I like the idea. I think it would be equally easy to have a client with corresponding setup.

Things like this should be optional, we don't want to write a test suite that requires people to write all encodings and all transports. Additionally, people should be able to add their own encodings or transports and test them.

100% agree. For instance having support for only text WebSocket would be satisfactory for most users of custom implementation. Those implementations could just mention they support 75% of spec or simply name supported features.

What would be really interesting side effect of writing test cases would be to have all possible features listed in compact form, maybe I did bad job searching but the only place they are listed are those long documents (and source code ofc):

I had some fun establishing a list of features to implement digging through those. And a few surprises when I discovered new things to implement that I missed previously.

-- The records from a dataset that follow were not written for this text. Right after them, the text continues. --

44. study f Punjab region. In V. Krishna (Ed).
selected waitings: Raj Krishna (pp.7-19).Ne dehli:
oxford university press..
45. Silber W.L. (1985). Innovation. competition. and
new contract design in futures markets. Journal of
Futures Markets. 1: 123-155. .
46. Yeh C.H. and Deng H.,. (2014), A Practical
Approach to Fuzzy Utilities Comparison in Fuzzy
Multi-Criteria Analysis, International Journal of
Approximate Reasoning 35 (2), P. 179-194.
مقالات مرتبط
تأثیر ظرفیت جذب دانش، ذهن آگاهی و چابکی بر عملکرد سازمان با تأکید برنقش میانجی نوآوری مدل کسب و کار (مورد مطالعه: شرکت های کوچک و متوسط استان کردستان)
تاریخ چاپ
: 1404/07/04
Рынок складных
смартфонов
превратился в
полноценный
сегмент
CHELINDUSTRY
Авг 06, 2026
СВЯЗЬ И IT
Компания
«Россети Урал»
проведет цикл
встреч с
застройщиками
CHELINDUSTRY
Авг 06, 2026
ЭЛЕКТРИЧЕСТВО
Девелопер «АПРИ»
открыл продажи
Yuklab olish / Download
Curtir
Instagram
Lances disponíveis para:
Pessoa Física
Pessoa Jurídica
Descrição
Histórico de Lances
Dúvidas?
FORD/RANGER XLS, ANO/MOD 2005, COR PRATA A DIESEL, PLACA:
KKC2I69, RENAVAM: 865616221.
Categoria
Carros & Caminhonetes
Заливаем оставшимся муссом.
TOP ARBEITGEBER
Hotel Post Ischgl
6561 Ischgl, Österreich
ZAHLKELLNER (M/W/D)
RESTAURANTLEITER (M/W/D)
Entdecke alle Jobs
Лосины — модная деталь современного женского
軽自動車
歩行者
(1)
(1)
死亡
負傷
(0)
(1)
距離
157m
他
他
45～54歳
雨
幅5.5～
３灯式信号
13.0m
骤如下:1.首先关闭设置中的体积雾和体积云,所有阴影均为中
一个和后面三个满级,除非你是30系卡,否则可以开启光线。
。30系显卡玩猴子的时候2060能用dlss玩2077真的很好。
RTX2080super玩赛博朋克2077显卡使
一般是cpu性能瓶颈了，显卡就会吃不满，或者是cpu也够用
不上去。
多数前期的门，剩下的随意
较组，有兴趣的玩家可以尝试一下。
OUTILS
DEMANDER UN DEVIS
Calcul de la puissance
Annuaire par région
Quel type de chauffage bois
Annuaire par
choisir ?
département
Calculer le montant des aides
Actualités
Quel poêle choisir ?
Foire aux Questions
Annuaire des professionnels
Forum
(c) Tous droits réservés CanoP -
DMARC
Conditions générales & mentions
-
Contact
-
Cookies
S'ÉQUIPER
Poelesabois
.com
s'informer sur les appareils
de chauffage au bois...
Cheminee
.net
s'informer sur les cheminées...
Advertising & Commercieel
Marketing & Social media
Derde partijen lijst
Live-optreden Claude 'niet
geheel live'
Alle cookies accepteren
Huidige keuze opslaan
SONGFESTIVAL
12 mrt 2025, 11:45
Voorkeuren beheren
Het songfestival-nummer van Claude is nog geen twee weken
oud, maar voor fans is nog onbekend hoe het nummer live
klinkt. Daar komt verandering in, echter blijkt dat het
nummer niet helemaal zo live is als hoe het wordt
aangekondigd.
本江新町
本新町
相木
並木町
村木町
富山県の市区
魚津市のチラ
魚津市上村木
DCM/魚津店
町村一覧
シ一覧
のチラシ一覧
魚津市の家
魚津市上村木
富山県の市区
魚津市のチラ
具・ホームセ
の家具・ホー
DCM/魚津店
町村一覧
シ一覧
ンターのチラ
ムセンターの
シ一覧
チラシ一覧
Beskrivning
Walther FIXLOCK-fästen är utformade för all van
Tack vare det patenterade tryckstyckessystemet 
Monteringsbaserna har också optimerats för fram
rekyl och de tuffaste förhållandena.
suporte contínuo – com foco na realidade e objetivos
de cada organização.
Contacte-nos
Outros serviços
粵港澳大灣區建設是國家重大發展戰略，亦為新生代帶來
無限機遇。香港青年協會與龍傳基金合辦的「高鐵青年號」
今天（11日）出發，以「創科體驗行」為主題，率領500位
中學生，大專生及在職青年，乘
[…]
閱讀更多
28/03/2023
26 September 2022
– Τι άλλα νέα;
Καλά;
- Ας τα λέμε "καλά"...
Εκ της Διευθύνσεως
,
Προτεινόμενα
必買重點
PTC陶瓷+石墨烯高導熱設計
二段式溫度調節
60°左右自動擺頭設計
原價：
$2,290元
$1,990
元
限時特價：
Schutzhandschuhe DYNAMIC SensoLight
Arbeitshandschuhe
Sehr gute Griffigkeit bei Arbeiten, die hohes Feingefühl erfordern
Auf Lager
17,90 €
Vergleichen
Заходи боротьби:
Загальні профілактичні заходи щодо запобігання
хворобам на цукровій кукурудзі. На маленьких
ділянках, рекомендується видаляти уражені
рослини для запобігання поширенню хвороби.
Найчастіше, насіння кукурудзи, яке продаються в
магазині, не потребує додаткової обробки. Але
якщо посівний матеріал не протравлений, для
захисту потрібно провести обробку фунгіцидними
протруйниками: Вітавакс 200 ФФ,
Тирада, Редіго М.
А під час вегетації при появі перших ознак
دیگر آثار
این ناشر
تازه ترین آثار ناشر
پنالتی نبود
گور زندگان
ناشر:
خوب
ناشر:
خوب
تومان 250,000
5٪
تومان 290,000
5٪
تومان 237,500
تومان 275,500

As a side not, it would be nice if tests were contenerized to have an easy way to run them in CI.

SebastianKunz commented 1 year ago

I had a look at the reports Autobahn|Testsuite generates. It's quite neat. For every test case they write out json files containing all the information gathered for the testcase. They also provide html files, organized as reports to provide a summary of the testcases. Every testcase has a lot of detailed information about the testcase like description, expectation, actual, wirelog, wire statistics and more. I think developing a client it could be quite nice to have similar features. When a tests fails a user can inspect where it went wrong by e.g. inspecting the network traffic.

What do you think of the idea of developing a POC SignalR-Autobahn first. The main goal is to establish a framework that allows the development of autobahn-signalr tests. It shouldn't be too much about the tests themselves, but rather about the environment. That way we can see what works and what doesn't and what features are needed. This also allows developers to implement their own autobahn-tests without understanding the whole autobahn pipeline. Just like you don't have to understand how xUnit or nUnit work. You just write your tests.

szarykott commented 1 year ago

I am totally for a tracer bullet approach here.

I would gladly see how tests that are developed fit into my implementations of server / client and how to make it more seamless before jumping all in.

I thumbed through Autobahn as well and while it seems easy to implement tests for servers (just use C# client with tests encoded with expectations, run via docker), developing tests for client seems more challenging.

A server with test cases could be provided, but then what? Each implementor would need to write their own tests by hand (possibly getting some of them wrong). Maybe there could be a way to standardize test cases notation somehow and make users only implement parser for those test cases (for code generation for instance)?

SebastianKunz commented 1 year ago

Each implementor would need to write their own tests by hand (possibly getting some of them wrong)

Exactly. But I fear thats just the costs one has to pay for a fully fledged automated test suite.

Maybe there could be a way to standardize test cases notation somehow and make users only implement parser for those test cases

I like this idea, but I am not sure whats the effort / reward ratio here. Might be too much work. But you hit a crucial point here: If we go for "every implementation manually implements the test cases" we need to make sure to provide examples and proper documentation on each test case so there is no confusion on what implementations have to do.

szarykott commented 1 year ago

we need to make sure to provide examples and proper documentation on each test case so there is no confusion on what implementations have to do

This alone would be a satisfactory outcome of this issue. Automation would be a nice addition, a cherry on the cake.